Here are my answers to some frequently asked questions:
Q: Why did you write this book?
A: Well, by far the biggest threat to effective leadership is an executive who fails at Solving Stubborn Enterprise-Wide Problems. Not only is that bad for her or his career, it also poses a material threat to a business’s profitability and sustainability, and its ability to operate with respect for humanity. In short, business problems are a CEOs personal problems! And, nothing changes significantly without the CEO’s unconditional involvement and support.
Q: Why do you believe solving systemic problems is so challenging, given the plethora of readily available solutions?
A: Yes, there are indeed ample best practices, off-the-shelf and out of-the-box solutions, universal tools and technology available, all claiming instant success. Yet, how can anyone even expect to be successful without diagnosing the problem, let alone its root cause(s)?
Any of these if this is your pain, then here is your medicine attempts at solving the unintended and unwanted effects of a systemic problem is merely Trial-and-Error.
Examples of these unintended and unwanted effects are a lack of employee engagement and the subsequent war for talent, low quality products, poor customer service and their subsequent increase in cost for marketing and sales, which erodes profit margins.
Note the medical world’s warning against these all too common and ill-advised practices by teaching that: Prescription without diagnosis is MALPRACTICE!
Q: Why do you emphasize quality and business system development?
A: Every business is a system, and every system is developed according to the purpose it is intended to realize. Therefore, its (financial) performance depends on the quality of its development―how well the system is designed, structured or organized, operated or implemented, maintained, and managed.
Yet, as Albert Einstein observed many years ago: “Perfection of means and the confusion of ends seem to characterize our age.” Let me elaborate on that quote. Executives can choose between a strategy based on GROWTH (increasing bottom line results), or DEVELOPMENT (increasing capability and capacity).
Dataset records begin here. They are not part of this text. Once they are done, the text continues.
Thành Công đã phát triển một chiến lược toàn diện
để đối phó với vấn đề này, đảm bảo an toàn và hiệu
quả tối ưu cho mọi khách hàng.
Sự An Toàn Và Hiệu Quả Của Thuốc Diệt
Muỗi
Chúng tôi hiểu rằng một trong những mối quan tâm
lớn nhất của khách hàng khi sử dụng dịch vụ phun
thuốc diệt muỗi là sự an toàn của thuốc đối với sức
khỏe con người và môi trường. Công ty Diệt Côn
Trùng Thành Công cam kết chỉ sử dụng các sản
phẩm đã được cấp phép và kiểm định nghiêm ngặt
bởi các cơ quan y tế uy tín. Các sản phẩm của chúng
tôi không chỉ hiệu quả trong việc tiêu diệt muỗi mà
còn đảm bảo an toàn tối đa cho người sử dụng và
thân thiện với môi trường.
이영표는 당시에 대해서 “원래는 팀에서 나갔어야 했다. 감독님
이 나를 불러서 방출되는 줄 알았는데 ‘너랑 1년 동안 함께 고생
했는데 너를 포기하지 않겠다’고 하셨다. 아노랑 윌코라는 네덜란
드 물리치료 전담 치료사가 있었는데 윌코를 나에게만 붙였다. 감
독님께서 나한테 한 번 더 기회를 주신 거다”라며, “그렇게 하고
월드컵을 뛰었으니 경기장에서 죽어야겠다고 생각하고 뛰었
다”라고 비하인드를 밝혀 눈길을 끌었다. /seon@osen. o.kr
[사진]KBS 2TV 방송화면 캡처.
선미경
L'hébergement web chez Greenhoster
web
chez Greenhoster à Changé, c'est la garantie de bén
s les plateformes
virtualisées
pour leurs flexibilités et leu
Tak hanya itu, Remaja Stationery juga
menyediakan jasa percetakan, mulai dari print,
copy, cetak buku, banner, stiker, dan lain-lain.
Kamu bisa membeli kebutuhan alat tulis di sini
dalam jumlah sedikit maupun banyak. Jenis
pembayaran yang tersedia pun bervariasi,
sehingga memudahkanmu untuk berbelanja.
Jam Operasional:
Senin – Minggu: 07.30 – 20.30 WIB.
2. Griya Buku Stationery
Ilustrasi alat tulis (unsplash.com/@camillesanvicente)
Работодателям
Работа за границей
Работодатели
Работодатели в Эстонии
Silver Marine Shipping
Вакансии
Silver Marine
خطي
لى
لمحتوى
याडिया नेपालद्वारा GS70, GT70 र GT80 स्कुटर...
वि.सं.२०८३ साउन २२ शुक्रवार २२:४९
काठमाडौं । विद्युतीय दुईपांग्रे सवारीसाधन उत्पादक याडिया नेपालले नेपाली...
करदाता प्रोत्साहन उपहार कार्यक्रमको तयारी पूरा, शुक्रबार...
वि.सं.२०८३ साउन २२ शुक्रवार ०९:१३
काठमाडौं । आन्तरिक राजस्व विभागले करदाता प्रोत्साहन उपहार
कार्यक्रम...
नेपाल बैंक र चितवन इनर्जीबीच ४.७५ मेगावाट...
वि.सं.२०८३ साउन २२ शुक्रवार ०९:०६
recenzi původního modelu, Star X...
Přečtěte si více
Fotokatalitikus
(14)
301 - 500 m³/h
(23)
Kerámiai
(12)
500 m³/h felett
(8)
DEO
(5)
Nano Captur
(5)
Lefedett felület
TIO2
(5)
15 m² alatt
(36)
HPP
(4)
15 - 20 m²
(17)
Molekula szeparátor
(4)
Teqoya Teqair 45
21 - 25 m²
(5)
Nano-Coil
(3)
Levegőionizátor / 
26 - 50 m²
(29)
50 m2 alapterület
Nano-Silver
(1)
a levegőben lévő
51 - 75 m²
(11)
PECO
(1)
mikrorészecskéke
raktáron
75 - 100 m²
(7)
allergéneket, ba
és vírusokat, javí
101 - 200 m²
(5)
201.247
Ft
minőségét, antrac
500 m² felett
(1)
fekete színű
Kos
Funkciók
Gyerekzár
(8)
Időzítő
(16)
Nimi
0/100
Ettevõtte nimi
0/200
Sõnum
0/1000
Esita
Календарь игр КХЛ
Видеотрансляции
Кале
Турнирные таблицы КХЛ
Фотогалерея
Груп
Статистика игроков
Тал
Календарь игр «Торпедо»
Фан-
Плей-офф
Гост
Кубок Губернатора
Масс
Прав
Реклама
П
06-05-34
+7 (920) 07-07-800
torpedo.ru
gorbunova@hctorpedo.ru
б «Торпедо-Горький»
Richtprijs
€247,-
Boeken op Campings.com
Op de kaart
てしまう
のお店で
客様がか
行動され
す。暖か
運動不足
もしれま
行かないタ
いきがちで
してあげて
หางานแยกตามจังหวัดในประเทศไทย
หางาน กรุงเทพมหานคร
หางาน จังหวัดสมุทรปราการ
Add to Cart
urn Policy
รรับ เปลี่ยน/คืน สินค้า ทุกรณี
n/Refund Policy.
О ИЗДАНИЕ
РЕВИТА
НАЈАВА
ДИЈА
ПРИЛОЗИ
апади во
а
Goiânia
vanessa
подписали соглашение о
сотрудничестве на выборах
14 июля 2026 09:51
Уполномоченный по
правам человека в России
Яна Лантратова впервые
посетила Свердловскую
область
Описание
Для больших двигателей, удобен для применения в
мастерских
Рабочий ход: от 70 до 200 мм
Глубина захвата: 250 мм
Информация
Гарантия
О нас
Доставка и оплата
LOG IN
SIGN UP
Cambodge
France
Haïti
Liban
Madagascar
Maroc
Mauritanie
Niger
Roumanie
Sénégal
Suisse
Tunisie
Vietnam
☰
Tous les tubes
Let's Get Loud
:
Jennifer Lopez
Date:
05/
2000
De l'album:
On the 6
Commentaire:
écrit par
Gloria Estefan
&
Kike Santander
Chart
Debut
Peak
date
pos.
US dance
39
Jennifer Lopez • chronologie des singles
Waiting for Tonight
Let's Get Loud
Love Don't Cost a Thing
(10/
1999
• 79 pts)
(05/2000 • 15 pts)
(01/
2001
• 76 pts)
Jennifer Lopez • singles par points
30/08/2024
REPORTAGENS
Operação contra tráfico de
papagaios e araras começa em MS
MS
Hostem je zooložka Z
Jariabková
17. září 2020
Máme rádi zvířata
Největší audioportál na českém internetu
They then decide on the means to realize their chosen strategic end.
However, perfecting the means to increase bottom line results―typically achieved by cutting cost for development of a business’s capability and capacity to realize its intended purpose―leads invariably to the pursuit of a purpose different from the one for which the business was created.
Once buyers/users notice a disparity in their experience with a business, and how that business portrays its brand identity, they lose trust and confidence in that brand, and start taking their business elsewhere.
Q: What is the benefit of spending time and money on diagnosing root causes?
A: The best answer to this question I found in Eckhart Tolle’s book The Power of Now in which he writes: “Once you understand the root of the dysfunction, you do not need to explore its countless manifestations.” In other words, by addressing the root cause you solve each of its individual manifestation in one fell swoop. How efficient is that!
Q: Why do you prioritize thinking over doing?
A: Remember the well-known quote by Albert Einstein: “The problems that exist in the world today cannot be solved by the level of thinking that created them.” This quote follows the UNIVERSAL LAW OF CAUSE AND EFFECT wherein cause is the level of thought and effect is the level of our experiences.
Therefore, creating new and different experiences demand a new and different level thinking. Problems are stubborn and keep coming back in one form or another, no matter what we do, for as long as we refuse to learn, unlearn and relearn.